[Records from a data collection]
------------------------------

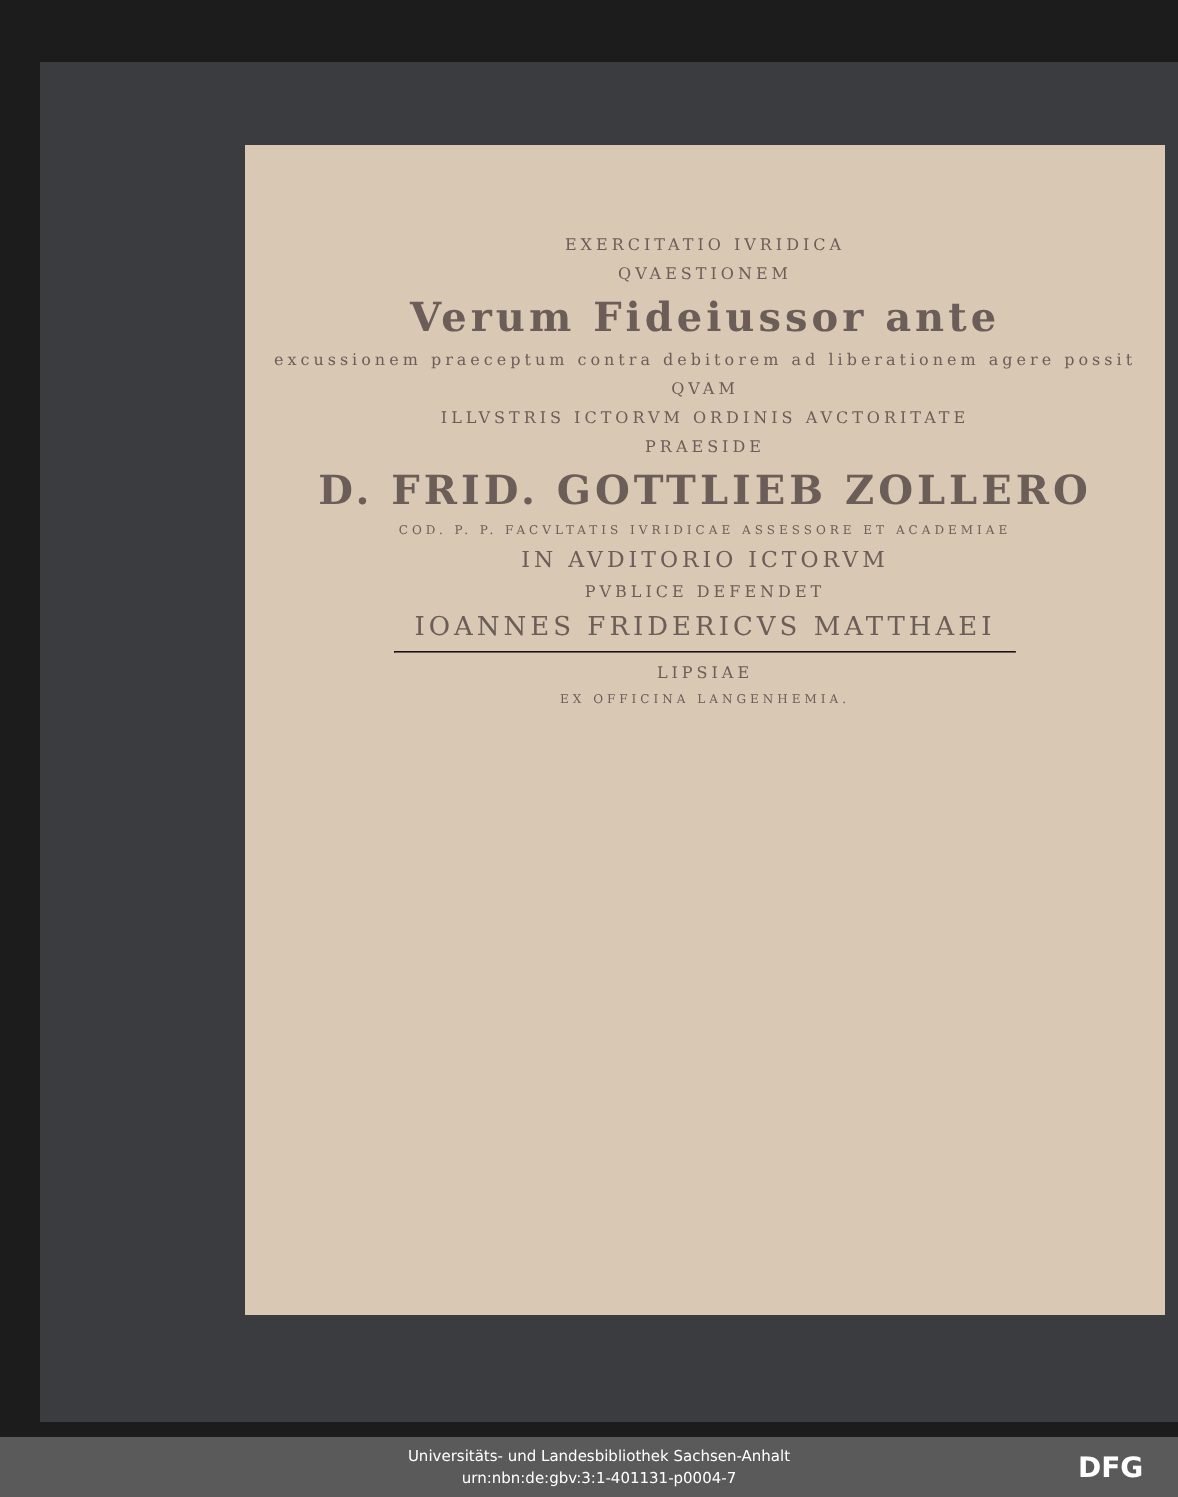EXERCITATIO IVRIDICA
QVAESTIONEM
Verum Fideiussor ante
excussionem praeceptum contra debitorem ad liberationem agere possit
QVAM
ILLVSTRIS ICTORVM ORDINIS AVCTORITATE
PRAESIDE
D. FRID. GOTTLIEB ZOLLERO
COD. P. P. FACVLTATIS IVRIDICAE ASSESSORE ET ACADEMIAE
IN AVDITORIO ICTORVM
PVBLICE DEFENDET
IOANNES FRIDERICVS MATTHAEI
LIPSIAE
EX OFFICINA LANGENHEMIA.
Universitäts- und Landesbibliothek Sachsen-Anhalt
urn:nbn:de:gbv:3:1-401131-p0004-7
DFG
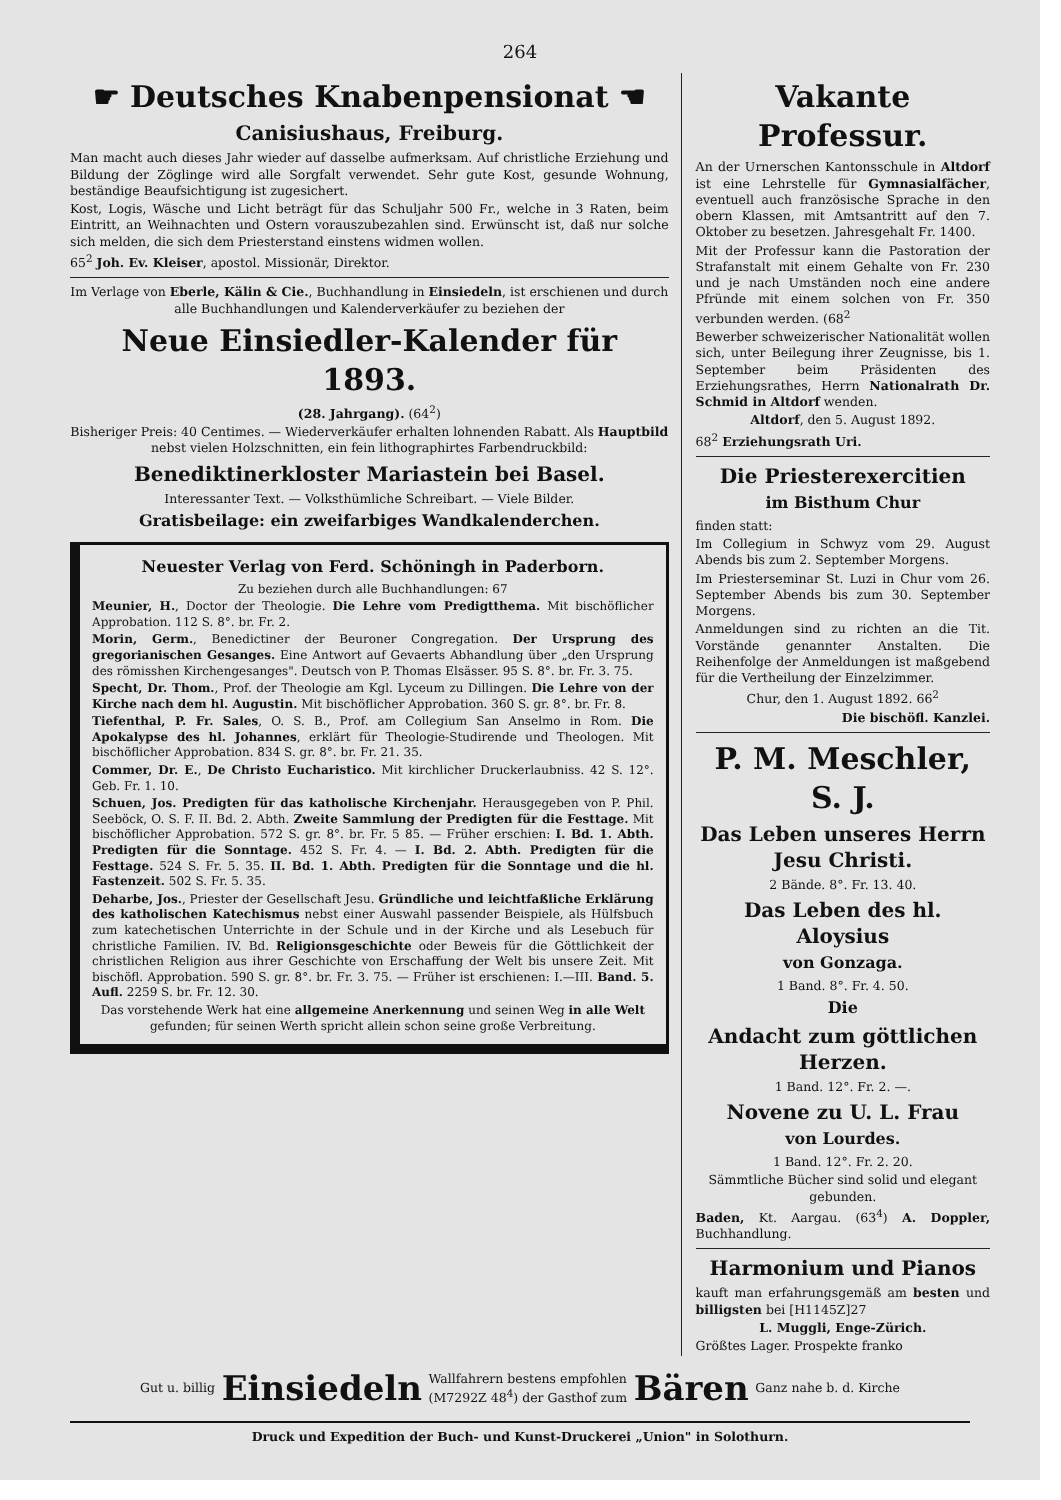264
☛ Deutsches Knabenpensionat ☚
Canisiushaus, Freiburg.
Man macht auch dieses Jahr wieder auf dasselbe aufmerksam. Auf christliche Erziehung und Bildung der Zöglinge wird alle Sorgfalt verwendet. Sehr gute Kost, gesunde Wohnung, beständige Beaufsichtigung ist zugesichert.
Kost, Logis, Wäsche und Licht beträgt für das Schuljahr 500 Fr., welche in 3 Raten, beim Eintritt, an Weihnachten und Ostern vorauszubezahlen sind. Erwünscht ist, daß nur solche sich melden, die sich dem Priesterstand einstens widmen wollen.
65<sup>2</sup> Joh. Ev. Kleiser, apostol. Missionär, Direktor.
Im Verlage von Eberle, Kälin & Cie., Buchhandlung in Einsiedeln, ist erschienen und durch alle Buchhandlungen und Kalenderverkäufer zu beziehen der
Neue Einsiedler-Kalender für 1893.
(28. Jahrgang). (64<sup>2</sup>)
Bisheriger Preis: 40 Centimes. — Wiederverkäufer erhalten lohnenden Rabatt. Als Hauptbild nebst vielen Holzschnitten, ein fein lithographirtes Farbendruckbild:
Benediktinerkloster Mariastein bei Basel.
Interessanter Text. — Volksthümliche Schreibart. — Viele Bilder.
Gratisbeilage: ein zweifarbiges Wandkalenderchen.
Neuester Verlag von Ferd. Schöningh in Paderborn.
Zu beziehen durch alle Buchhandlungen: 67
Meunier, H., Doctor der Theologie. Die Lehre vom Predigtthema. Mit bischöflicher Approbation. 112 S. 8°. br. Fr. 2.
Morin, Germ., Benedictiner der Beuroner Congregation. Der Ursprung des gregorianischen Gesanges. Eine Antwort auf Gevaerts Abhandlung über „den Ursprung des römisshen Kirchengesanges". Deutsch von P. Thomas Elsässer. 95 S. 8°. br. Fr. 3. 75.
Specht, Dr. Thom., Prof. der Theologie am Kgl. Lyceum zu Dillingen. Die Lehre von der Kirche nach dem hl. Augustin. Mit bischöflicher Approbation. 360 S. gr. 8°. br. Fr. 8.
Tiefenthal, P. Fr. Sales, O. S. B., Prof. am Collegium San Anselmo in Rom. Die Apokalypse des hl. Johannes, erklärt für Theologie-Studirende und Theologen. Mit bischöflicher Approbation. 834 S. gr. 8°. br. Fr. 21. 35.
Commer, Dr. E., De Christo Eucharistico. Mit kirchlicher Druckerlaubniss. 42 S. 12°. Geb. Fr. 1. 10.
Schuen, Jos. Predigten für das katholische Kirchenjahr. Herausgegeben von P. Phil. Seeböck, O. S. F. II. Bd. 2. Abth. Zweite Sammlung der Predigten für die Festtage. Mit bischöflicher Approbation. 572 S. gr. 8°. br. Fr. 5 85. — Früher erschien: I. Bd. 1. Abth. Predigten für die Sonntage. 452 S. Fr. 4. — I. Bd. 2. Abth. Predigten für die Festtage. 524 S. Fr. 5. 35. II. Bd. 1. Abth. Predigten für die Sonntage und die hl. Fastenzeit. 502 S. Fr. 5. 35.
Deharbe, Jos., Priester der Gesellschaft Jesu. Gründliche und leichtfaßliche Erklärung des katholischen Katechismus nebst einer Auswahl passender Beispiele, als Hülfsbuch zum katechetischen Unterrichte in der Schule und in der Kirche und als Lesebuch für christliche Familien. IV. Bd. Religionsgeschichte oder Beweis für die Göttlichkeit der christlichen Religion aus ihrer Geschichte von Erschaffung der Welt bis unsere Zeit. Mit bischöfl. Approbation. 590 S. gr. 8°. br. Fr. 3. 75. — Früher ist erschienen: I.—III. Band. 5. Aufl. 2259 S. br. Fr. 12. 30.
Das vorstehende Werk hat eine allgemeine Anerkennung und seinen Weg in alle Welt gefunden; für seinen Werth spricht allein schon seine große Verbreitung.
Vakante Professur.
An der Urnerschen Kantonsschule in Altdorf ist eine Lehrstelle für Gymnasialfächer, eventuell auch französische Sprache in den obern Klassen, mit Amtsantritt auf den 7. Oktober zu besetzen. Jahresgehalt Fr. 1400.
Mit der Professur kann die Pastoration der Strafanstalt mit einem Gehalte von Fr. 230 und je nach Umständen noch eine andere Pfründe mit einem solchen von Fr. 350 verbunden werden. (68<sup>2</sup>
Bewerber schweizerischer Nationalität wollen sich, unter Beilegung ihrer Zeugnisse, bis 1. September beim Präsidenten des Erziehungsrathes, Herrn Nationalrath Dr. Schmid in Altdorf wenden.
Altdorf, den 5. August 1892.
68<sup>2</sup> Erziehungsrath Uri.
Die Priesterexercitien
im Bisthum Chur
finden statt:
Im Collegium in Schwyz vom 29. August Abends bis zum 2. September Morgens.
Im Priesterseminar St. Luzi in Chur vom 26. September Abends bis zum 30. September Morgens.
Anmeldungen sind zu richten an die Tit. Vorstände genannter Anstalten. Die Reihenfolge der Anmeldungen ist maßgebend für die Vertheilung der Einzelzimmer.
Chur, den 1. August 1892. 66<sup>2</sup>
Die bischöfl. Kanzlei.
P. M. Meschler, S. J.
Das Leben unseres Herrn Jesu Christi.
2 Bände. 8°. Fr. 13. 40.
Das Leben des hl. Aloysius
von Gonzaga.
1 Band. 8°. Fr. 4. 50.
Die
Andacht zum göttlichen Herzen.
1 Band. 12°. Fr. 2. —.
Novene zu U. L. Frau
von Lourdes.
1 Band. 12°. Fr. 2. 20.
Sämmtliche Bücher sind solid und elegant gebunden.
Baden, Kt. Aargau. (63<sup>4</sup>) A. Doppler, Buchhandlung.
Harmonium und Pianos
kauft man erfahrungsgemäß am besten und billigsten bei [H1145Z]27
L. Muggli, Enge-Zürich.
Größtes Lager. Prospekte franko
Gut u. billig Einsiedeln Wallfahrern bestens empfohlen
(M7292Z 48<sup>4</sup>) der Gasthof zum Bären Ganz nahe b. d. Kirche
Druck und Expedition der Buch- und Kunst-Druckerei „Union" in Solothurn.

------------------------------

→ TASK DIRECTIONS
Reproduce the entries above exactly, though not their pictures.

→ EXERCISE ANSWER
EXERCITATIO IVRIDICA
QVAESTIONEM
Verum Fideiussor ante
excussionem praeceptum contra debitorem ad liberationem agere possit
QVAM
ILLVSTRIS ICTORVM ORDINIS AVCTORITATE
PRAESIDE
D. FRID. GOTTLIEB ZOLLERO
COD. P. P. FACVLTATIS IVRIDICAE ASSESSORE ET ACADEMIAE
IN AVDITORIO ICTORVM
PVBLICE DEFENDET
IOANNES FRIDERICVS MATTHAEI
LIPSIAE
EX OFFICINA LANGENHEMIA.
Universitäts- und Landesbibliothek Sachsen-Anhalt
urn:nbn:de:gbv:3:1-401131-p0004-7
DFG
264
☛ Deutsches Knabenpensionat ☚
Canisiushaus, Freiburg.
Man macht auch dieses Jahr wieder auf dasselbe aufmerksam. Auf christliche Erziehung und Bildung der Zöglinge wird alle Sorgfalt verwendet. Sehr gute Kost, gesunde Wohnung, beständige Beaufsichtigung ist zugesichert.
Kost, Logis, Wäsche und Licht beträgt für das Schuljahr 500 Fr., welche in 3 Raten, beim Eintritt, an Weihnachten und Ostern vorauszubezahlen sind. Erwünscht ist, daß nur solche sich melden, die sich dem Priesterstand einstens widmen wollen.
65<sup>2</sup> Joh. Ev. Kleiser, apostol. Missionär, Direktor.
Im Verlage von Eberle, Kälin & Cie., Buchhandlung in Einsiedeln, ist erschienen und durch alle Buchhandlungen und Kalenderverkäufer zu beziehen der
Neue Einsiedler-Kalender für 1893.
(28. Jahrgang). (64<sup>2</sup>)
Bisheriger Preis: 40 Centimes. — Wiederverkäufer erhalten lohnenden Rabatt. Als Hauptbild nebst vielen Holzschnitten, ein fein lithographirtes Farbendruckbild:
Benediktinerkloster Mariastein bei Basel.
Interessanter Text. — Volksthümliche Schreibart. — Viele Bilder.
Gratisbeilage: ein zweifarbiges Wandkalenderchen.
Neuester Verlag von Ferd. Schöningh in Paderborn.
Zu beziehen durch alle Buchhandlungen: 67
Meunier, H., Doctor der Theologie. Die Lehre vom Predigtthema. Mit bischöflicher Approbation. 112 S. 8°. br. Fr. 2.
Morin, Germ., Benedictiner der Beuroner Congregation. Der Ursprung des gregorianischen Gesanges. Eine Antwort auf Gevaerts Abhandlung über „den Ursprung des römisshen Kirchengesanges". Deutsch von P. Thomas Elsässer. 95 S. 8°. br. Fr. 3. 75.
Specht, Dr. Thom., Prof. der Theologie am Kgl. Lyceum zu Dillingen. Die Lehre von der Kirche nach dem hl. Augustin. Mit bischöflicher Approbation. 360 S. gr. 8°. br. Fr. 8.
Tiefenthal, P. Fr. Sales, O. S. B., Prof. am Collegium San Anselmo in Rom. Die Apokalypse des hl. Johannes, erklärt für Theologie-Studirende und Theologen. Mit bischöflicher Approbation. 834 S. gr. 8°. br. Fr. 21. 35.
Commer, Dr. E., De Christo Eucharistico. Mit kirchlicher Druckerlaubniss. 42 S. 12°. Geb. Fr. 1. 10.
Schuen, Jos. Predigten für das katholische Kirchenjahr. Herausgegeben von P. Phil. Seeböck, O. S. F. II. Bd. 2. Abth. Zweite Sammlung der Predigten für die Festtage. Mit bischöflicher Approbation. 572 S. gr. 8°. br. Fr. 5 85. — Früher erschien: I. Bd. 1. Abth. Predigten für die Sonntage. 452 S. Fr. 4. — I. Bd. 2. Abth. Predigten für die Festtage. 524 S. Fr. 5. 35. II. Bd. 1. Abth. Predigten für die Sonntage und die hl. Fastenzeit. 502 S. Fr. 5. 35.
Deharbe, Jos., Priester der Gesellschaft Jesu. Gründliche und leichtfaßliche Erklärung des katholischen Katechismus nebst einer Auswahl passender Beispiele, als Hülfsbuch zum katechetischen Unterrichte in der Schule und in der Kirche und als Lesebuch für christliche Familien. IV. Bd. Religionsgeschichte oder Beweis für die Göttlichkeit der christlichen Religion aus ihrer Geschichte von Erschaffung der Welt bis unsere Zeit. Mit bischöfl. Approbation. 590 S. gr. 8°. br. Fr. 3. 75. — Früher ist erschienen: I.—III. Band. 5. Aufl. 2259 S. br. Fr. 12. 30.
Das vorstehende Werk hat eine allgemeine Anerkennung und seinen Weg in alle Welt gefunden; für seinen Werth spricht allein schon seine große Verbreitung.
Vakante Professur.
An der Urnerschen Kantonsschule in Altdorf ist eine Lehrstelle für Gymnasialfächer, eventuell auch französische Sprache in den obern Klassen, mit Amtsantritt auf den 7. Oktober zu besetzen. Jahresgehalt Fr. 1400.
Mit der Professur kann die Pastoration der Strafanstalt mit einem Gehalte von Fr. 230 und je nach Umständen noch eine andere Pfründe mit einem solchen von Fr. 350 verbunden werden. (68<sup>2</sup>
Bewerber schweizerischer Nationalität wollen sich, unter Beilegung ihrer Zeugnisse, bis 1. September beim Präsidenten des Erziehungsrathes, Herrn Nationalrath Dr. Schmid in Altdorf wenden.
Altdorf, den 5. August 1892.
68<sup>2</sup> Erziehungsrath Uri.
Die Priesterexercitien
im Bisthum Chur
finden statt:
Im Collegium in Schwyz vom 29. August Abends bis zum 2. September Morgens.
Im Priesterseminar St. Luzi in Chur vom 26. September Abends bis zum 30. September Morgens.
Anmeldungen sind zu richten an die Tit. Vorstände genannter Anstalten. Die Reihenfolge der Anmeldungen ist maßgebend für die Vertheilung der Einzelzimmer.
Chur, den 1. August 1892. 66<sup>2</sup>
Die bischöfl. Kanzlei.
P. M. Meschler, S. J.
Das Leben unseres Herrn Jesu Christi.
2 Bände. 8°. Fr. 13. 40.
Das Leben des hl. Aloysius
von Gonzaga.
1 Band. 8°. Fr. 4. 50.
Die
Andacht zum göttlichen Herzen.
1 Band. 12°. Fr. 2. —.
Novene zu U. L. Frau
von Lourdes.
1 Band. 12°. Fr. 2. 20.
Sämmtliche Bücher sind solid und elegant gebunden.
Baden, Kt. Aargau. (63<sup>4</sup>) A. Doppler, Buchhandlung.
Harmonium und Pianos
kauft man erfahrungsgemäß am besten und billigsten bei [H1145Z]27
L. Muggli, Enge-Zürich.
Größtes Lager. Prospekte franko
Gut u. billig Einsiedeln Wallfahrern bestens empfohlen
(M7292Z 48<sup>4</sup>) der Gasthof zum Bären Ganz nahe b. d. Kirche
Druck und Expedition der Buch- und Kunst-Druckerei „Union" in Solothurn.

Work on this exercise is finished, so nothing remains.